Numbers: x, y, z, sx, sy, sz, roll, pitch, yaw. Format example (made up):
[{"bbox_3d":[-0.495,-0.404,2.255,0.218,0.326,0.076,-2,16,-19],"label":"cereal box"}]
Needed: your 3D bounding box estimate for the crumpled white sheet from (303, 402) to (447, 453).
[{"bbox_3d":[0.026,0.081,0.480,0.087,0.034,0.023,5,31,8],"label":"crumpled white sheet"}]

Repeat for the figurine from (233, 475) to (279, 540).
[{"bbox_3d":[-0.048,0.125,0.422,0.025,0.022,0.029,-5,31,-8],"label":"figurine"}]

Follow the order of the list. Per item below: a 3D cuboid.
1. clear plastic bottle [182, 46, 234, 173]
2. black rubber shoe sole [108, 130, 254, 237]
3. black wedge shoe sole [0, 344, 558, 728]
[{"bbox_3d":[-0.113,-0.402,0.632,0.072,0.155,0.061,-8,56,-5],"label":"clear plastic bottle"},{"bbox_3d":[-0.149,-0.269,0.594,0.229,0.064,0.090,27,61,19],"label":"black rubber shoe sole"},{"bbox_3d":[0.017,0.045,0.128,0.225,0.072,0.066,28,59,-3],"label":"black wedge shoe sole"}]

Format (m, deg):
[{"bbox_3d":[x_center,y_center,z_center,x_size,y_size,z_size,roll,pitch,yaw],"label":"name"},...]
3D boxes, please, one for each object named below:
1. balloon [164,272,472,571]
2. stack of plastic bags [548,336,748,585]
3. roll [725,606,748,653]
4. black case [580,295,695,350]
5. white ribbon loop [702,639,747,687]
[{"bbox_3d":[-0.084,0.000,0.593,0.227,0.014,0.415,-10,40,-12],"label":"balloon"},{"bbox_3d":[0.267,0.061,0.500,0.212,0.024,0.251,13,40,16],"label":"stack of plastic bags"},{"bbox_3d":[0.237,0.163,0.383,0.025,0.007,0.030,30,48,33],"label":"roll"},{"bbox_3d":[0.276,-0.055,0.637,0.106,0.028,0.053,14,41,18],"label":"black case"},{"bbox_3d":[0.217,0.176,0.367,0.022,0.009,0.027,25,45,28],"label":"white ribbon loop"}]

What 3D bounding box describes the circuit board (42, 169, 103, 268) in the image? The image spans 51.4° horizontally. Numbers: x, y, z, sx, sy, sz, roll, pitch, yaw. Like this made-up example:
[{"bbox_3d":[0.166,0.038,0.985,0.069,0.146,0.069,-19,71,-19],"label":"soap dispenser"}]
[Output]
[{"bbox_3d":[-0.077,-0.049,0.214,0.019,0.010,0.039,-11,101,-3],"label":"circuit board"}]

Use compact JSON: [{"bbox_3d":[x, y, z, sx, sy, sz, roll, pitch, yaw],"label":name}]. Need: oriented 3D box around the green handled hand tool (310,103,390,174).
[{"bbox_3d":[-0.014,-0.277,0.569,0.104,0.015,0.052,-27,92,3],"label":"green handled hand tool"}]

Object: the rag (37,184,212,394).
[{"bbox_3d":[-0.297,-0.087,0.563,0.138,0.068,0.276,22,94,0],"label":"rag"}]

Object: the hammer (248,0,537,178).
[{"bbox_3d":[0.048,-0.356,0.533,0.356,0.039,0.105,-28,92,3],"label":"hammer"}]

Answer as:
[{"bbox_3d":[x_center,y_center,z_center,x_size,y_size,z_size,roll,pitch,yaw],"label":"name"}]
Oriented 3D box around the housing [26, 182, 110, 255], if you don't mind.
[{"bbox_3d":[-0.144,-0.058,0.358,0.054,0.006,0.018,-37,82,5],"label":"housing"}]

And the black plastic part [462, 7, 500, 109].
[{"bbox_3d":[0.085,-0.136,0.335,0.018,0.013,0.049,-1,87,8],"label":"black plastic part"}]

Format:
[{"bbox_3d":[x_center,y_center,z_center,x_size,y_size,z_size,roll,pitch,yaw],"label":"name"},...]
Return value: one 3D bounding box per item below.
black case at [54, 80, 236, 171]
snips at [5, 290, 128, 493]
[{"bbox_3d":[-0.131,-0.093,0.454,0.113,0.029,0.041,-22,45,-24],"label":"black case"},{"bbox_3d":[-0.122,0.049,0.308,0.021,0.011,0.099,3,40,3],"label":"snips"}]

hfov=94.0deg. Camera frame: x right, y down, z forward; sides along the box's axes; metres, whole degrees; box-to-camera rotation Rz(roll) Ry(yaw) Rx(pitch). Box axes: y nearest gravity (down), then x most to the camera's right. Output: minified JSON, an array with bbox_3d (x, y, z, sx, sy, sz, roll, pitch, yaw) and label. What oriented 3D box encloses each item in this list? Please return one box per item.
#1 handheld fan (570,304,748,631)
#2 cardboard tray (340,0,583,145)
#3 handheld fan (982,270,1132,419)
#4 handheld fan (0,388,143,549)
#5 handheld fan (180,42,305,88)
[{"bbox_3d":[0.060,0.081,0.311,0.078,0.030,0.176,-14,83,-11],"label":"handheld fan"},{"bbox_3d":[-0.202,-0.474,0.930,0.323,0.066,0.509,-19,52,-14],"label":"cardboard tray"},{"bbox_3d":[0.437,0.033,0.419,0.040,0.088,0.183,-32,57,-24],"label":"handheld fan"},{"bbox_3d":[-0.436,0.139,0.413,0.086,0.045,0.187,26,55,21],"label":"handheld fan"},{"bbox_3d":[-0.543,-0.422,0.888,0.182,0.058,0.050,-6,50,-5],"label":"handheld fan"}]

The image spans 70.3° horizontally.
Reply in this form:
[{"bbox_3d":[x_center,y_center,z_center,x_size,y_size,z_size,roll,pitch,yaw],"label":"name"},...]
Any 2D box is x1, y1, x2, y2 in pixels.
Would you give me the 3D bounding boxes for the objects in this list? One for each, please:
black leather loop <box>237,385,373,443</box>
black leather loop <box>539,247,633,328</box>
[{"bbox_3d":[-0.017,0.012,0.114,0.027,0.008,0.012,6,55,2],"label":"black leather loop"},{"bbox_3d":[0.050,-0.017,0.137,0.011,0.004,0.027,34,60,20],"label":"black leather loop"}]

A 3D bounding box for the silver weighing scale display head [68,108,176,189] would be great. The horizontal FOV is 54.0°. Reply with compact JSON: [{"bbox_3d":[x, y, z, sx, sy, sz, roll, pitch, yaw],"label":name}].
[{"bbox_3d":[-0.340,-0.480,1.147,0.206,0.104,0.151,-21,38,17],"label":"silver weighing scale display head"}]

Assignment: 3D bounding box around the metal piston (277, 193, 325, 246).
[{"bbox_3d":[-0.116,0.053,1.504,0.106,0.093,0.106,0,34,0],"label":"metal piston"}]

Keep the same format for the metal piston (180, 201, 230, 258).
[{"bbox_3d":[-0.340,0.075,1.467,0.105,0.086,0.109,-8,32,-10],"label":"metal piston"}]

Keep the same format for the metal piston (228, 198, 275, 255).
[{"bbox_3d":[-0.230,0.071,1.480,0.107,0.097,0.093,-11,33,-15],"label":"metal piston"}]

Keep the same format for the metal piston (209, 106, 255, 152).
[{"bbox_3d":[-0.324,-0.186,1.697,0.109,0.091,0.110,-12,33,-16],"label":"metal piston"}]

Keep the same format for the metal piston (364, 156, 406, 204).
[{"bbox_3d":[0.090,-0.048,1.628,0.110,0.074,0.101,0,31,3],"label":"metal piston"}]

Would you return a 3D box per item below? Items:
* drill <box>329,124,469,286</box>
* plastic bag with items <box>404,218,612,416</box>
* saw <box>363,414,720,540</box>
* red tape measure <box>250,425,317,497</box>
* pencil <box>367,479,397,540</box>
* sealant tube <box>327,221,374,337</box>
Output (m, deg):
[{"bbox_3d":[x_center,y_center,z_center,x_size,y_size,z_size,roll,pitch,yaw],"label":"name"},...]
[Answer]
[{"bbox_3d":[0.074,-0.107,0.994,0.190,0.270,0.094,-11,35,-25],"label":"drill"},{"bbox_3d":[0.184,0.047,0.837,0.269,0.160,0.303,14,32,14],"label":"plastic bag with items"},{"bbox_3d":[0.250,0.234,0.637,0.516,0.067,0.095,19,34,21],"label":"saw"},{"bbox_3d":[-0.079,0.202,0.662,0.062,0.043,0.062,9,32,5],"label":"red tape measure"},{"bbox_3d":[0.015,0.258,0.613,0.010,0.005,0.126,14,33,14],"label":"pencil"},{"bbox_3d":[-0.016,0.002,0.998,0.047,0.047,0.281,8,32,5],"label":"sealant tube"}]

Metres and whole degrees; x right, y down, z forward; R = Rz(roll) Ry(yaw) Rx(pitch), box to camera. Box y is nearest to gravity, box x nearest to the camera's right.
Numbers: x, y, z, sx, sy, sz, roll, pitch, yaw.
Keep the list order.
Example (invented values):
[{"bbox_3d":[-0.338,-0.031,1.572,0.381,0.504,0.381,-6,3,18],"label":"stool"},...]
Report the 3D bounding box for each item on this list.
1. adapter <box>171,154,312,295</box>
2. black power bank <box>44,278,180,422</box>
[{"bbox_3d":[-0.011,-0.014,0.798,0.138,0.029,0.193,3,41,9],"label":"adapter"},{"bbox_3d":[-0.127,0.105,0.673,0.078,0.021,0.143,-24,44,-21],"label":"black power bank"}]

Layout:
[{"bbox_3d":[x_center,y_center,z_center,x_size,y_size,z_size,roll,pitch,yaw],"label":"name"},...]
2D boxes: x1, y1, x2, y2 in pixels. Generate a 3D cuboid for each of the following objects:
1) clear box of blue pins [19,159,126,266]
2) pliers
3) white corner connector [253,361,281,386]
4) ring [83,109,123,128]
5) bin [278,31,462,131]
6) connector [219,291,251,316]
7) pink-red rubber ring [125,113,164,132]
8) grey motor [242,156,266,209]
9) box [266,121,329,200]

**Exercise directions**
Copy out the line holding "5) bin [278,31,462,131]". Then copy every later line of the data, unchanged, through the last one.

**Task output**
5) bin [278,31,462,131]
6) connector [219,291,251,316]
7) pink-red rubber ring [125,113,164,132]
8) grey motor [242,156,266,209]
9) box [266,121,329,200]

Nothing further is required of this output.